Toutefois, les notions de rapport au savoir et de rapport au langage semblent ici trop larges pour interpréter adéquatement les expériences des personnes interviewées. D’une part, les savoirs enseignés dans les cours de littérature sont nombreux et différents en fonction des œuvres lues et des périodes étudiées. Le contenu des cours varie beaucoup d’un cégep à l’autre, ainsi que d’un enseignant à l’autre. La seule contrainte est le respect du devis ministériel, qui est assez large. D’autre part, le langage et la communication ne font l’objet que d’un seul cours de la séquence obligatoire qui, parfois, est adapté en un cours de littérature. La notion de rapport à la culture, elle, s’approche déjà davantage des objectifs de la présente recherche puisqu’une des visées de la formation générale au cégep est « d’amener l’élève à intégrer les acquis de la culture » (MEES, 2016, p. 2). Il reste qu’elle n’est pas la compétence principale à développer dans les cours de littérature, il s’agit plutôt d’une compétence transversale. À première vue, le rapport à la littérature semblait tout indiqué pour servir de base au cadre théorique, mais certains problèmes ont été anticipés quant à ce choix. En effet, il faut rappeler que les participants et les participantes de cette étude appartiennent à la fois au secteur technique et au marché du travail. Les craintes étaient que ces derniers, en n’étant plus aux études, aient des souvenirs flous, voire absents de la matière qui leur a été enseignée, donc qu’il ait une conception trop générale de la littérature. Ces craintes se sont avérées fondées : la plupart des interviewé(e)s ne se rappelaient que de leurs professeurs et, parfois, des œuvres lues.

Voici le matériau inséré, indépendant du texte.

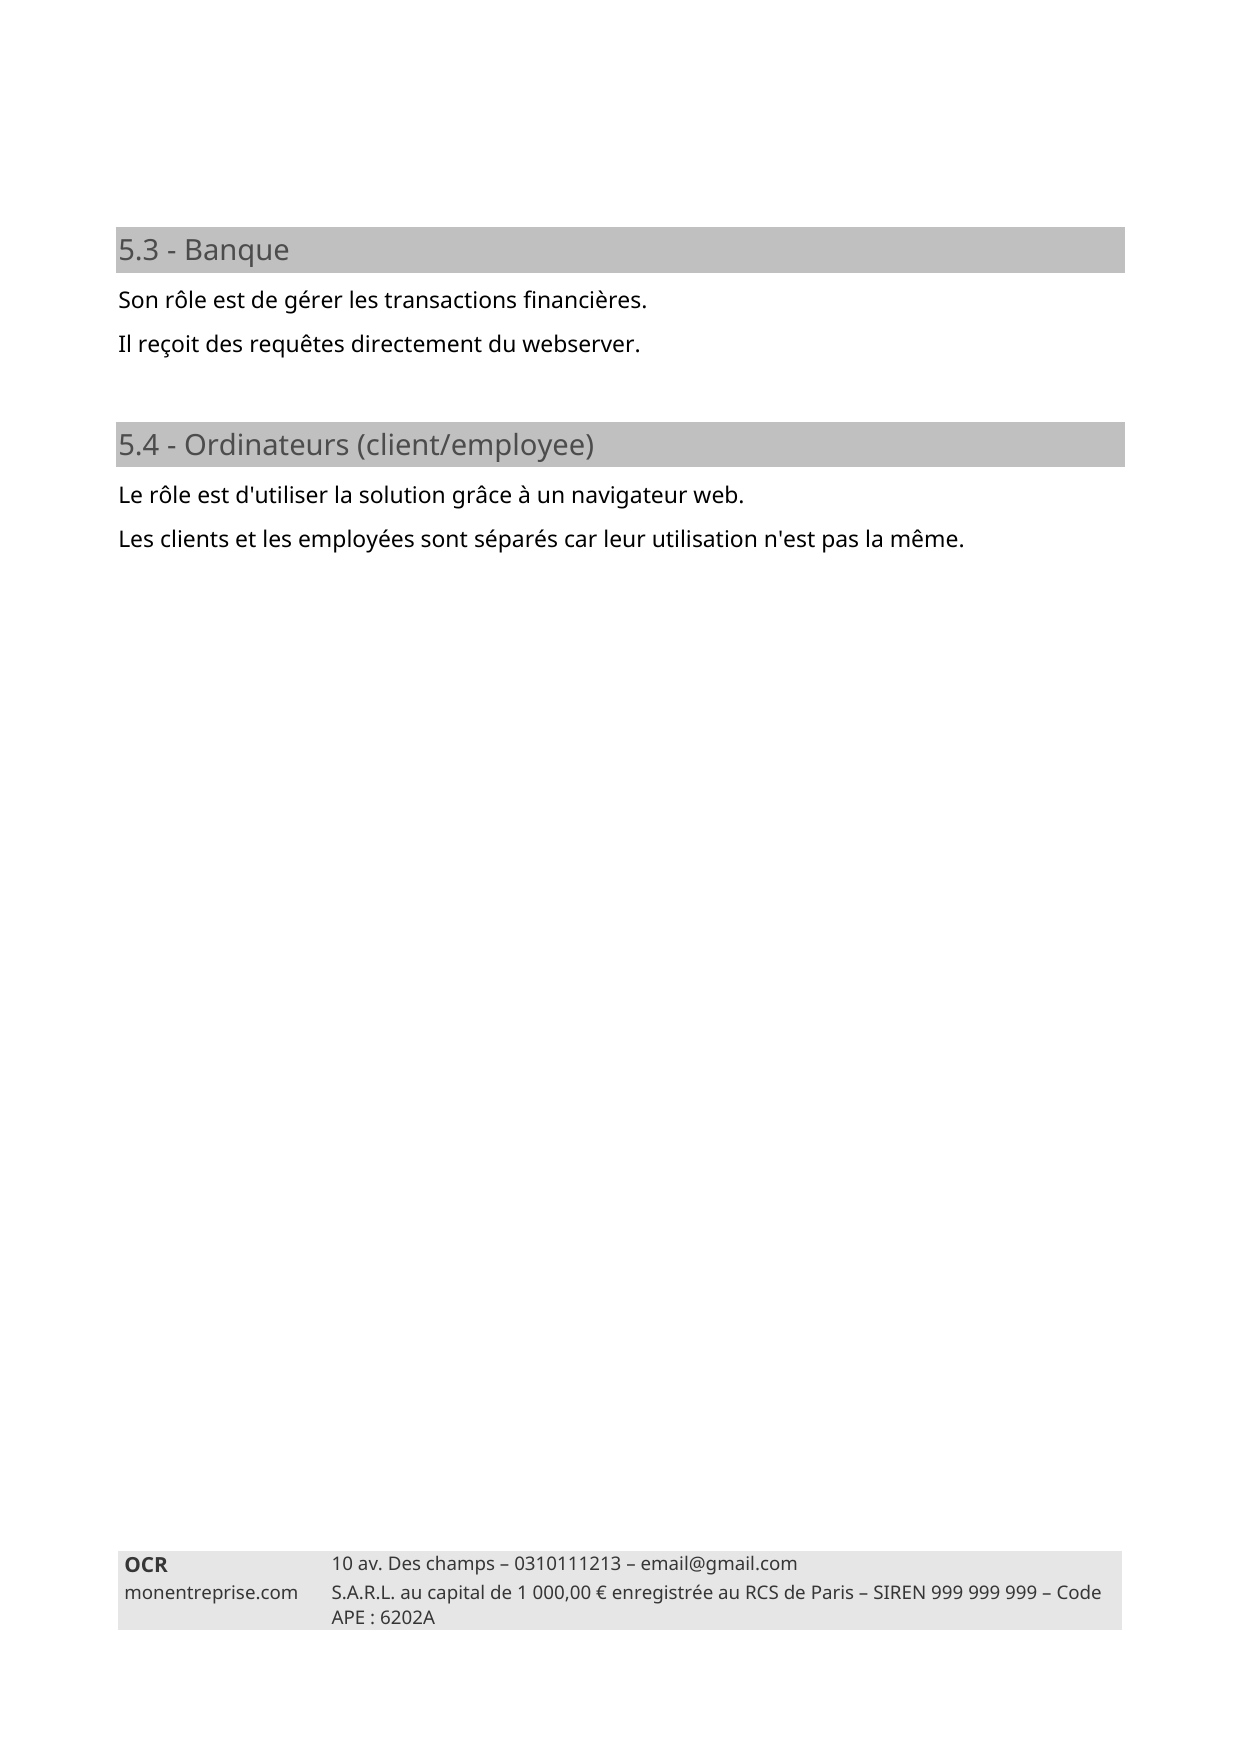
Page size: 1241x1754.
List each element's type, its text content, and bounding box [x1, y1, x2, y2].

Ainsi, le point qu’ont en commun les quatre cours dits de français au cégep est que la lecture se trouve au cœur du développement des compétences. Normalement, à la fin de ses études collégiales, un étudiant ou une étudiante a lu un minimum de huit œuvres. De plus, la pratique de la lecture est susceptible de se poursuivre après les études collégiales et il devient donc pertinent de s’interroger sur l’mpact que les cours de littérature au cégep ont pu avoir sur ces pratiques. Le cadre théorique de la présente recherche est donc le rapport à la lecture littéraire étant donné que la porte d’entrée vers la littérature de tous les étudiants et les étudiantes du collégial est la lecture d’œuvres littéraires marquantes.